Baroness Regina Slushny, 2022.

I was 20 years old when I married my husband Georges. He was also a hidden child who lost seven members of his family in the war. Anna and Sharelle welcomed him into their family. They came to our wedding and also witnessed the birth of our two children, whom I grew up knowing as Aunt Anna and Uncle Sharelle. Throughout the rest of their lives, they considered me their daughter and I considered them my second parents. It’s really part of my family.

Out of gratitude and remembrance, the title “Righteous Among the Nations” is given to those who contributed to the rescue of the Jews during the Holocaust, as established by Israel’s Holocaust Museum Yad Vashem, and the people they saved. should be honored. On July 13, 2010, at my request, Anna and Sharel received certificates of honor from Yad Vashem. For Anna and Sharelle, and for all the righteous, I will continue to tell my story so that they and their bravery will be remembered.

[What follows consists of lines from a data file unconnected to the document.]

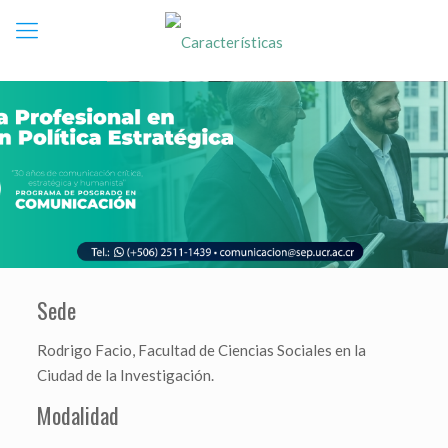
Sede
Rodrigo Facio, Facultad de Ciencias Sociales en la
Ciudad de la Investigación.
Modalidad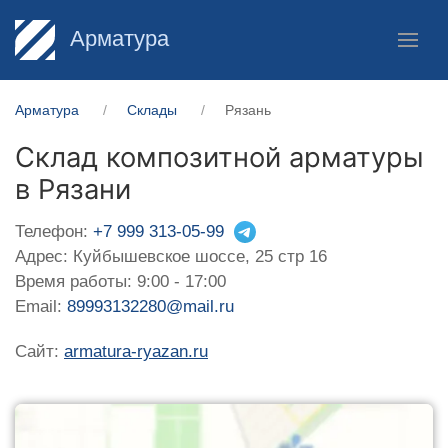
Арматура
Арматура
Склады
Рязань
Склад композитной арматуры
в Рязани
Телефон:
+7 999 313-05-99
Адрес: Куйбышевское шоссе, 25 стр 16
Время работы: 9:00 - 17:00
Email:
89993132280@mail.ru
Сайт:
armatura-ryazan.ru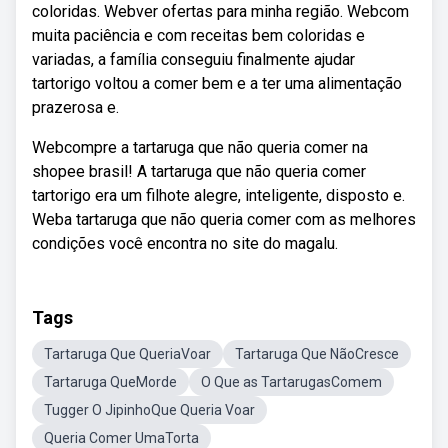
coloridas. Webver ofertas para minha região. Webcom
muita paciência e com receitas bem coloridas e
variadas, a família conseguiu finalmente ajudar
tartorigo voltou a comer bem e a ter uma alimentação
prazerosa e.
Webcompre a tartaruga que não queria comer na
shopee brasil! A tartaruga que não queria comer
tartorigo era um filhote alegre, inteligente, disposto e.
Weba tartaruga que não queria comer com as melhores
condições você encontra no site do magalu.
Tags
Tartaruga Que QueriaVoar
Tartaruga Que NãoCresce
Tartaruga QueMorde
O Que as TartarugasComem
Tugger O JipinhoQue Queria Voar
Queria Comer UmaTorta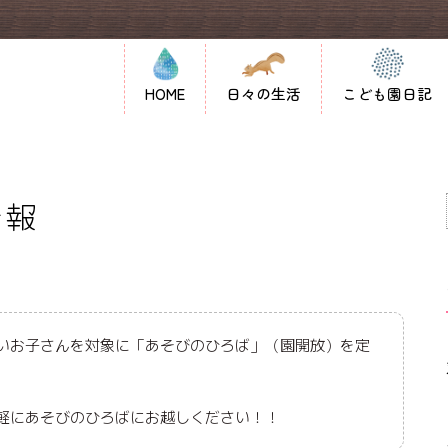
HOME
日々の生活
こども園日記
情報
いお子さんを対象に「あそびのひろば」（園開放）を定
軽にあそびのひろばにお越しください！！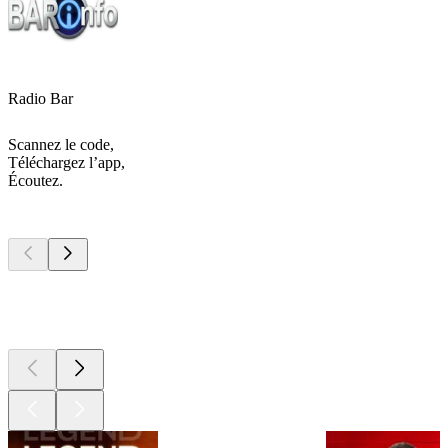
Radio Bar
Scannez le code,
Téléchargez l’app,
Écoutez.
Les meilleurs
podcasts
Les meilleurs
podcasts
Les meilleurs
podcasts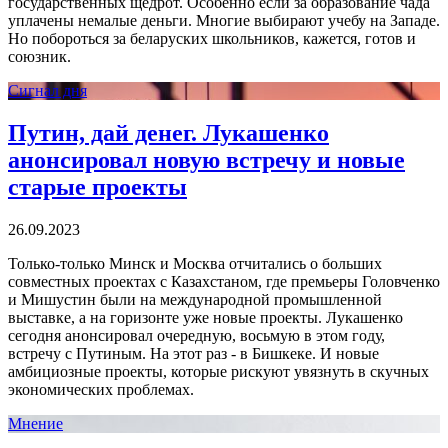
государственных щедрот. Особенно если за образование чада
уплачены немалые деньги. Многие выбирают учебу на Западе.
Но побороться за беларуских школьников, кажется, готов и
союзник.
Сигнал дня
Путин, дай денег. Лукашенко
анонсировал новую встречу и новые
старые проекты
26.09.2023
Только-только Минск и Москва отчитались о больших
совместных проектах с Казахстаном, где премьеры Головченко
и Мишустин были на международной промышленной
выставке, а на горизонте уже новые проекты. Лукашенко
сегодня анонсировал очередную, восьмую в этом году,
встречу с Путиным. На этот раз - в Бишкеке. И новые
амбициозные проекты, которые рискуют увязнуть в скучных
экономических проблемах.
Мнение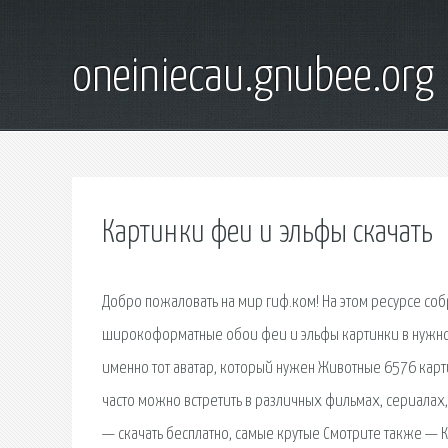
oneiniecau.gnubee.org
Картинки феи и эльфы скачать
Добро пожаловать на мир гиф.ком! На этом ресурсе со
широкоформатные обои феи и эльфы картинки в нужном
именно тот аватар, который нужен Животные 6576 карти
часто можно встретить в различных фильмах, сериалах
— скачать бесплатно, самые крутые Смотрите также — 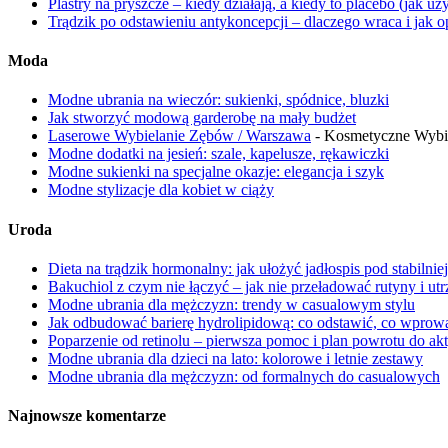
Plastry na pryszcze – kiedy działają, a kiedy to placebo (jak 
Trądzik po odstawieniu antykoncepcji – dlaczego wraca i jak
Moda
Modne ubrania na wieczór: sukienki, spódnice, bluzki
Jak stworzyć modową garderobę na mały budżet
Laserowe Wybielanie Zębów / Warszawa
- Kosmetyczne Wybi
Modne dodatki na jesień: szale, kapelusze, rękawiczki
Modne sukienki na specjalne okazje: elegancja i szyk
Modne stylizacje dla kobiet w ciąży
Uroda
Dieta na trądzik hormonalny: jak ułożyć jadłospis pod stabilniej
Bakuchiol z czym nie łączyć – jak nie przeładować rutyny i ut
Modne ubrania dla mężczyzn: trendy w casualowym stylu
Jak odbudować barierę hydrolipidową: co odstawić, co wprowad
Poparzenie od retinolu – pierwsza pomoc i plan powrotu do a
Modne ubrania dla dzieci na lato: kolorowe i letnie zestawy
Modne ubrania dla mężczyzn: od formalnych do casualowych
Najnowsze komentarze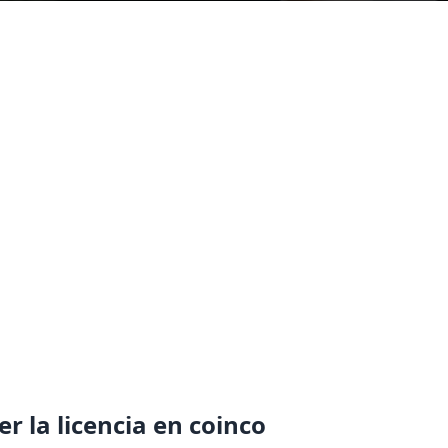
r la licencia en coinco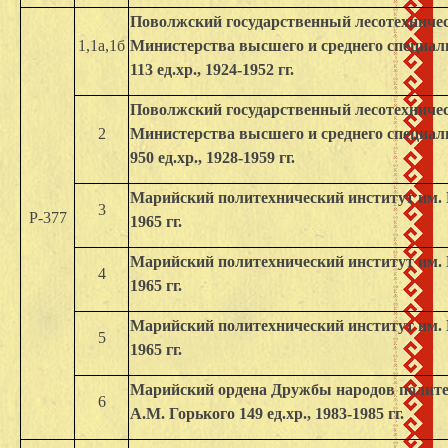
Поволжский государственный лесотехничес
1,1а,1б
Министерства высшего и среднего специа
113 ед.хр., 1924-1952 гг.
Поволжский государственный лесотехничес
2
Министерства высшего и среднего специа
950 ед.хр., 1928-1959 гг.
Марийский политехнический институт им. Го
3
Р-377
1965 гг.
Марийский политехнический институт им. Го
4
1965 гг.
Марийский политехнический институт им. Го
5
1965 гг.
Марийский ордена Дружбы народов полите
6
А.М. Горького 149 ед.хр., 1983-1985 гг.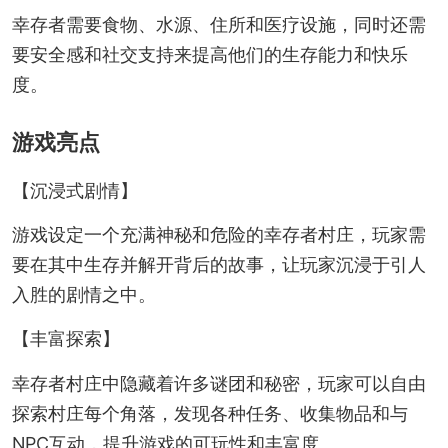
幸存者需要食物、水源、住所和医疗设施，同时还需
要安全感和社交支持来提高他们的生存能力和快乐
度。
游戏亮点
【沉浸式剧情】
游戏设定一个充满神秘和危险的幸存者村庄，玩家需
要在其中生存并解开背后的故事，让玩家沉浸于引人
入胜的剧情之中。
【丰富探索】
幸存者村庄中隐藏着许多谜团和秘密，玩家可以自由
探索村庄每个角落，发现各种任务、收集物品和与
NPC互动，提升游戏的可玩性和丰富度。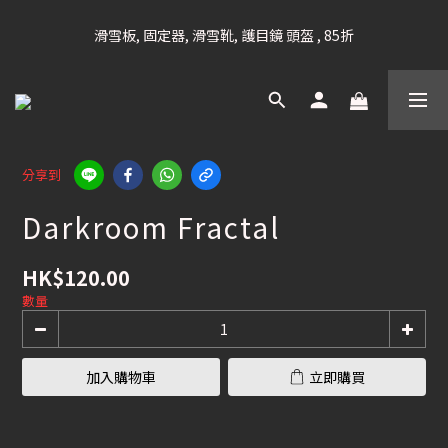
凡購滿HK$699 香港及澳門 [免運費] (大型貨品除外)
滑雪板, 固定器, 滑雪靴, 護目鏡 頭盔 , 85折
滑雪衫, 滑雪褲, 底、中層保暖 / 外套, 滑雪手套, 滑雪襪, 滑雪板袋, 
Etc , 75折
凡購滿HK$699 香港及澳門 [免運費] (大型貨品除外)
分享到
Darkroom Fractal
HK$120.00
數量
加入購物車
立即購買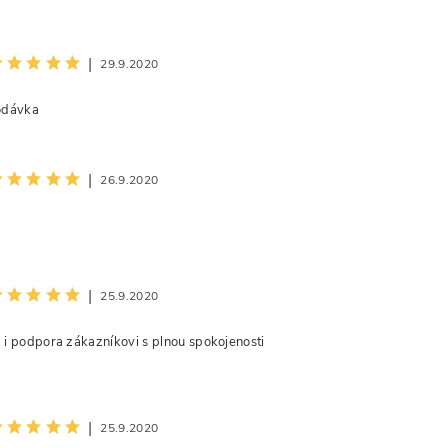
|
29.9.2020
odávka
|
26.9.2020
|
25.9.2020
i podpora zákazníkovi s plnou spokojenosti
|
25.9.2020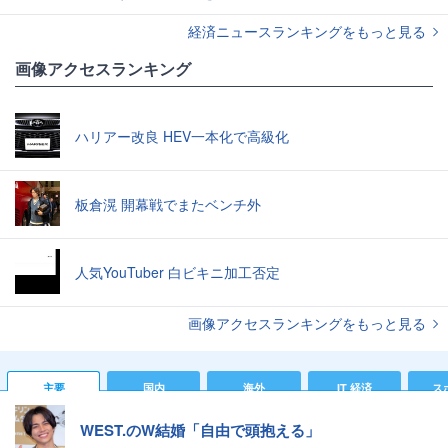
経済ニュースランキングをもっと見る
画像アクセスランキング
ハリアー改良 HEV一本化で高級化
板倉滉 開幕戦でまたベンチ外
人気YouTuber 白ビキニ加工否定
画像アクセスランキングをもっと見る
主要
国内
海外
IT 経済
ス
WEST.のW結婚「自由で頭抱える」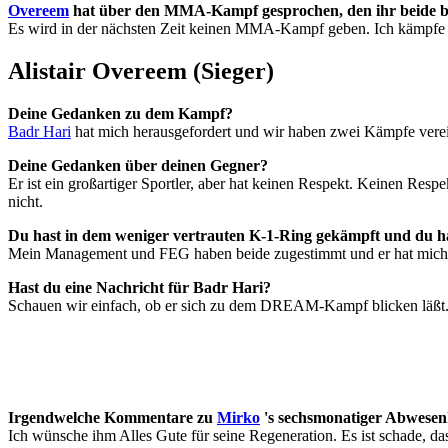
Overeem
hat über den MMA-Kampf gesprochen, den ihr beide ba
Es wird in der nächsten Zeit keinen MMA-Kampf geben. Ich kämpfe im
Alistair Overeem (Sieger)
Deine Gedanken zu dem Kampf?
Badr Hari
hat mich herausgefordert und wir haben zwei Kämpfe ver
Deine Gedanken über deinen Gegner?
Er ist ein großartiger Sportler, aber hat keinen Respekt. Keinen Re
nicht.
Du hast in dem weniger vertrauten K-1-Ring gekämpft und du 
Mein Management und FEG haben beide zugestimmt und er hat mich 
Hast du eine Nachricht für Badr Hari?
Schauen wir einfach, ob er sich zu dem DREAM-Kampf blicken läßt
Irgendwelche Kommentare zu
Mirko
's sechsmonatiger Abwesen
Ich wünsche ihm Alles Gute für seine Regeneration. Es ist schade, d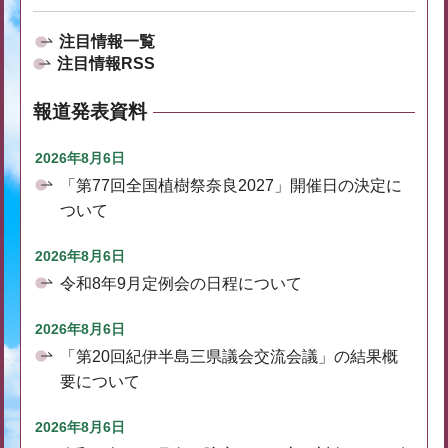
注目情報一覧
注目情報RSS
報道発表資料
2026年8月6日
「第77回全国植樹祭奈良2027」開催日の決定に
ついて
2026年8月6日
令和8年9月定例会の日程について
2026年8月6日
「第20回紀伊半島三県議会交流会議」の結果概
要について
2026年8月6日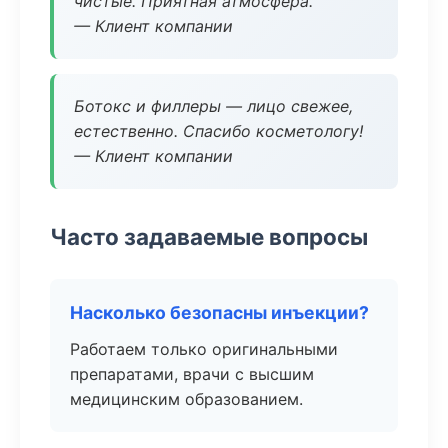
чистые. Приятная атмосфера.
— Клиент компании
Ботокс и филлеры — лицо свежее,
естественно. Спасибо косметологу!
— Клиент компании
Часто задаваемые вопросы
Насколько безопасны инъекции?
Работаем только оригинальными
препаратами, врачи с высшим
медицинским образованием.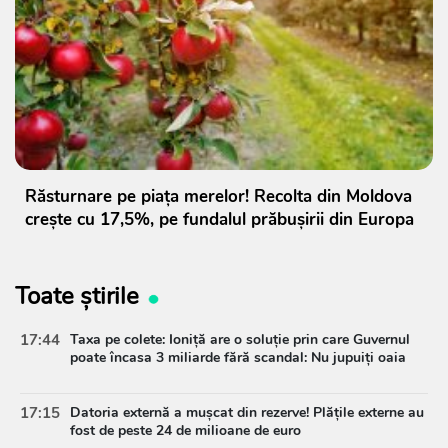
Răsturnare pe piața merelor! Recolta din Moldova
crește cu 17,5%, pe fundalul prăbușirii din Europa
Toate știrile
17:44
Taxa pe colete: Ioniță are o soluție prin care Guvernul
poate încasa 3 miliarde fără scandal: Nu jupuiți oaia
17:15
Datoria externă a mușcat din rezerve! Plățile externe au
fost de peste 24 de milioane de euro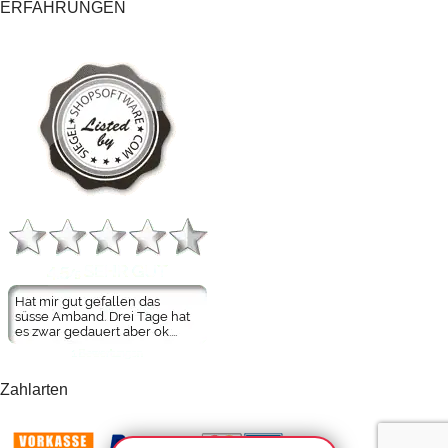
ERFAHRUNGEN
Zahlarten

Baroness Regina Slushny uses pictures to explain her story to teenagers at a school in Antwerp in 2022.

For more than 20 years, I have been visiting schools and workplaces to share my and Georges’ war testimony. I have spoken on several occasions throughout Belgium and even abroad with 12-year-old primary school students, university students, and adults of all backgrounds and faiths. Our story is also told in the book “Children of the Forgotten War” by Paul de Kellener. Regardless of their age, most of the time the young people I talk to are unaware of the atrocities of World War II. This is living proof that it is as important as ever to continue telling the stories of hidden children so that future generations do not repeat history without being educated. Because without memory of the past, there is no future.

Despite extensive documentation of the genocide and detailed evidence of the atrocities committed during World War II, Holocaust denial continues. Anti-Semitic rhetoric and disinformation about this heinous historical crime spreads easily online and is exacerbated by social media and sophisticated but mainstream digital tools. But disinformation is not new. It helped make the Holocaust possible in the first place. The Nazi Party weaponized disinformation, propaganda, and the media to facilitate Adolf Hitler’s rise to power in Germany in the 1930s. Nazi disinformation campaigns targeted the most vulnerable groups in society in order to shape public opinion.

To this day, disinformation remains a powerful tool for intervening in society for malicious actors seeking to undermine values, democracy, and the rule of law. They use disinformation to sow division, sow chaos, exacerbate polarization, and undermine public trust in institutions. They also seek to shape attitudes and behaviors over time, influence the decisions of leaders and the public, and encourage real-world actions such as spreading hatred against minorities.

In this context, countering disinformation is extremely important. Because as NATO we must not only protect and defend our values, but also ensure that disinformation about the Holocaust means learning the facts, understanding what happened, and ensuring that such atrocities never happen again. It’s also because it interferes. . What can NATO do? First, NATO studies the information environment, especially to understand disinformation and enable a credible response. Second, NATO communicates and engages with the public. We believe that fact-based, transparent and proactive communication is the best way to combat misinformation. When the public is well-informed, it limits the potential for hostile narratives to distort perceptions of reality and allows everyone to form opinions and make decisions based on facts.